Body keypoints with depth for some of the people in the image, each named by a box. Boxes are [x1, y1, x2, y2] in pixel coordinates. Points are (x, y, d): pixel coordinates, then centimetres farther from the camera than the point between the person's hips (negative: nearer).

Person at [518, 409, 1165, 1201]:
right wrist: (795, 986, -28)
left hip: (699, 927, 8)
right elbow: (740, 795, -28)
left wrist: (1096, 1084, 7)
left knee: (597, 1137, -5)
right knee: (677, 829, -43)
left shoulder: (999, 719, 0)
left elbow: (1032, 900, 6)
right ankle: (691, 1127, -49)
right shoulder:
_ _ _
=== WHAT THE TASK REQUIRES ===
Each line of the material is to be returned precisely as written.

=== EXERCISE OUTPUT ===
Body keypoints with depth for some of the people in the image, each named by a box. Boxes are [x1, y1, x2, y2] in pixel coordinates. Points are (x, y, d): pixel coordinates, then centimetres farther from the camera than the point between the person's hips (negative: nearer).

Person at [518, 409, 1165, 1201]:
right wrist: (795, 986, -28)
left hip: (699, 927, 8)
right elbow: (740, 795, -28)
left wrist: (1096, 1084, 7)
left knee: (597, 1137, -5)
right knee: (677, 829, -43)
left shoulder: (999, 719, 0)
left elbow: (1032, 900, 6)
right ankle: (691, 1127, -49)
right shoulder:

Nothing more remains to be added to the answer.